BEGIN DATA SHOWN

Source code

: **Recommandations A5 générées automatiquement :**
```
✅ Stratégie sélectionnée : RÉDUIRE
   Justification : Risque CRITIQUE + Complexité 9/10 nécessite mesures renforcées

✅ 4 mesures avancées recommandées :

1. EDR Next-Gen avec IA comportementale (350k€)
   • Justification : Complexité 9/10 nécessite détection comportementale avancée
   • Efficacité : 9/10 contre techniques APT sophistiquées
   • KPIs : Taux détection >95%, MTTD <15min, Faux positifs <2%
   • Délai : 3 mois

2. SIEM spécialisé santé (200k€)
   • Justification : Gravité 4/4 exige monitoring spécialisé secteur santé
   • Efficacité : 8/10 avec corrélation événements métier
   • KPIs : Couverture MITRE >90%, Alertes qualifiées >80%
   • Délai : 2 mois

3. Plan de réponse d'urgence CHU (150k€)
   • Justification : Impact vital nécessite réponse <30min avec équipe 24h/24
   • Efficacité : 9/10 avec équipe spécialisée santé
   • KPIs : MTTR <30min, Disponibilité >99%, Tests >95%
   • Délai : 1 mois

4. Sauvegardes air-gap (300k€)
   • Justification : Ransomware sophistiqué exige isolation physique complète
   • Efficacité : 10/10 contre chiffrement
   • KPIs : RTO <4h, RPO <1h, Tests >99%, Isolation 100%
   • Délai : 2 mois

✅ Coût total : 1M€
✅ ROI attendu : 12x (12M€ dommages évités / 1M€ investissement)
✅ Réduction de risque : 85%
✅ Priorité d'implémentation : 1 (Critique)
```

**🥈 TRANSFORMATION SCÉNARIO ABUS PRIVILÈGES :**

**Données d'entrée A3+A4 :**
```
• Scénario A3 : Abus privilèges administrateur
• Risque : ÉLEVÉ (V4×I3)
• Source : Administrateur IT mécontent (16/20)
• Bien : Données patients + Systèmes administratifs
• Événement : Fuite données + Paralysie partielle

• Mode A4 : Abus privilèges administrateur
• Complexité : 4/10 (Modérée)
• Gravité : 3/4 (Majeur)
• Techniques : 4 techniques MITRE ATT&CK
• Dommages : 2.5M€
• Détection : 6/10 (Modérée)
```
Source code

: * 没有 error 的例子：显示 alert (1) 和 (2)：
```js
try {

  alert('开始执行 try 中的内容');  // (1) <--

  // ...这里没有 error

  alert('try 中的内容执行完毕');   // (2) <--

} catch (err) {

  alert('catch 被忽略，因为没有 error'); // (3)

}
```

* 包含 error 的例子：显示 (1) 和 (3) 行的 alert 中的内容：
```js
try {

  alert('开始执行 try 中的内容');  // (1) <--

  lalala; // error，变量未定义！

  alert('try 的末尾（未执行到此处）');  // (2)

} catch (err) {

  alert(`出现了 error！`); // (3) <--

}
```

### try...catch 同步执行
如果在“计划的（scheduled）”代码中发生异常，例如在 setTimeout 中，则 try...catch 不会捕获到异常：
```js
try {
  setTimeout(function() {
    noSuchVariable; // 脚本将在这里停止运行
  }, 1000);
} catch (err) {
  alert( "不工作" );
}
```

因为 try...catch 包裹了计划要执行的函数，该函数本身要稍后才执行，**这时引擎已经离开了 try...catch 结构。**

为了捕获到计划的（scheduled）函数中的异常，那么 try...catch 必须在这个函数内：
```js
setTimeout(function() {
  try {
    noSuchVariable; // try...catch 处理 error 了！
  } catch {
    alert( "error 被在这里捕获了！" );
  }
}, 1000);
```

END DATA SHOWN
BEGIN DATA SHOWN

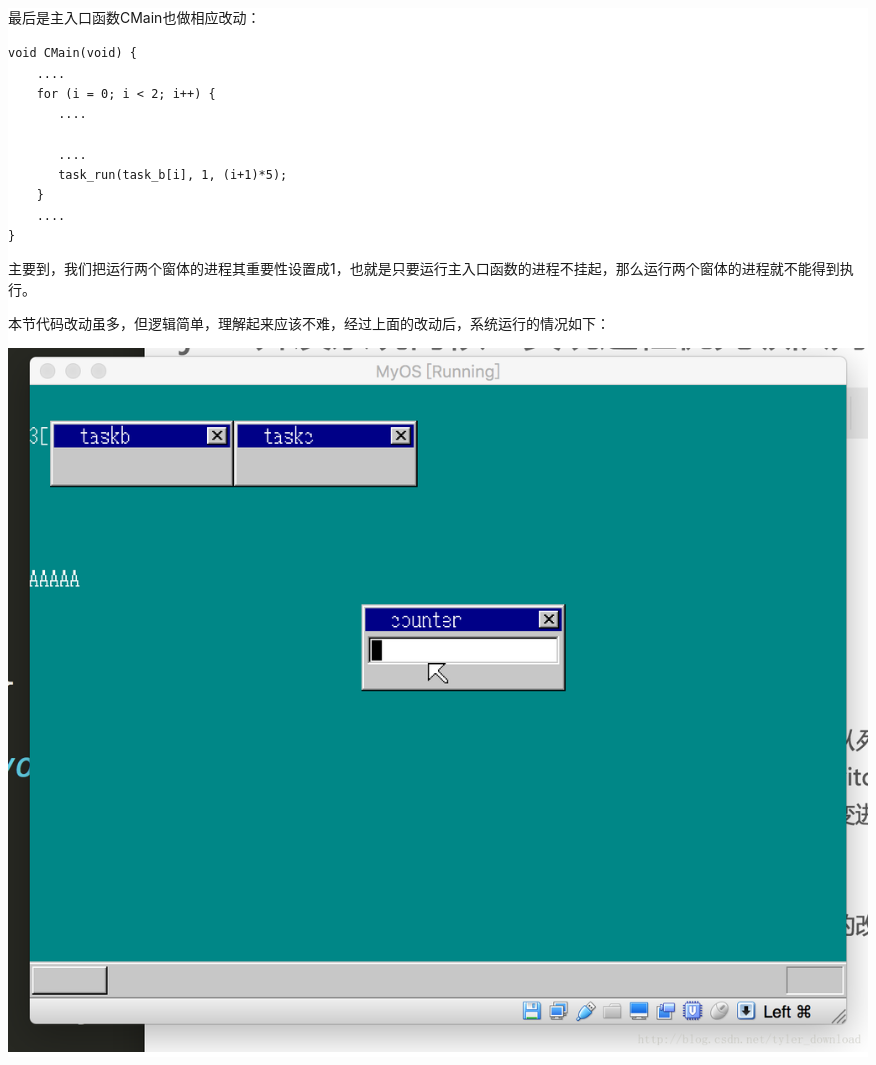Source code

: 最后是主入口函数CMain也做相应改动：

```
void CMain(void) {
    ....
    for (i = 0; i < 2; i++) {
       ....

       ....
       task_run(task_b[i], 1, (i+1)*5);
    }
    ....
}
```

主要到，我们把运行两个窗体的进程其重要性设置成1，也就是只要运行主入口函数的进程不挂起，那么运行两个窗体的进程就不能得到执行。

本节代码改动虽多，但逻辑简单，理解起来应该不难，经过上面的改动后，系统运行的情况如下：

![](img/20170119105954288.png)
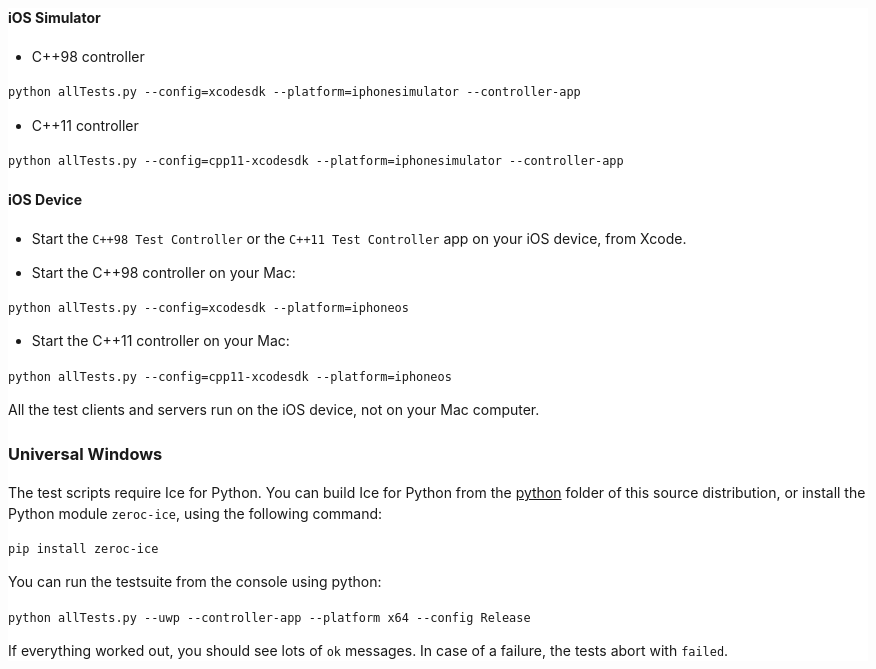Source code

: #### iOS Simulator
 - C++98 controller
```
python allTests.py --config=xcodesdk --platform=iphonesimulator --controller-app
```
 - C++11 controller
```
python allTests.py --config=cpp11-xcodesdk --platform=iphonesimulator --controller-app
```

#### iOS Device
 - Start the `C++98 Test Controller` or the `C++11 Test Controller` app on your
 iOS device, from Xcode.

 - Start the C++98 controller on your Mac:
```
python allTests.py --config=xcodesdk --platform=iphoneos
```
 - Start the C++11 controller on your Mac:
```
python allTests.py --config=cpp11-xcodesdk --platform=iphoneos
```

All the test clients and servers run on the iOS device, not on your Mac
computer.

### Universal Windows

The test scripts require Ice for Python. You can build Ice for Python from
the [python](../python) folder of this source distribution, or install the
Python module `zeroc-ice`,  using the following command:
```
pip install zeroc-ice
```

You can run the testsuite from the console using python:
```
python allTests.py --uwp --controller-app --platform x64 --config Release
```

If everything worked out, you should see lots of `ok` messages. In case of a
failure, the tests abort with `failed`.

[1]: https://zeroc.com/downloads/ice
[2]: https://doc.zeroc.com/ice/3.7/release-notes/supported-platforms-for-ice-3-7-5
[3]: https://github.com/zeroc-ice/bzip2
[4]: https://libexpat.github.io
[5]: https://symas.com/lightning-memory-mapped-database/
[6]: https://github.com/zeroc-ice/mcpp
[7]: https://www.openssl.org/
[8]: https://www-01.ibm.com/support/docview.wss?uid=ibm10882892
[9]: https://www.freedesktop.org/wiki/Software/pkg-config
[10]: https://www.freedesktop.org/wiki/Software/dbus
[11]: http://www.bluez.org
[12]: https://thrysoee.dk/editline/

END DATA SHOWN

__TASK BRIEF__:
List all lines from the entries that include the word "Complexité".

__FINISHED TASK__:
   Justification : Risque CRITIQUE + Complexité 9/10 nécessite mesures renforcées
   • Justification : Complexité 9/10 nécessite détection comportementale avancée
• Complexité : 4/10 (Modérée)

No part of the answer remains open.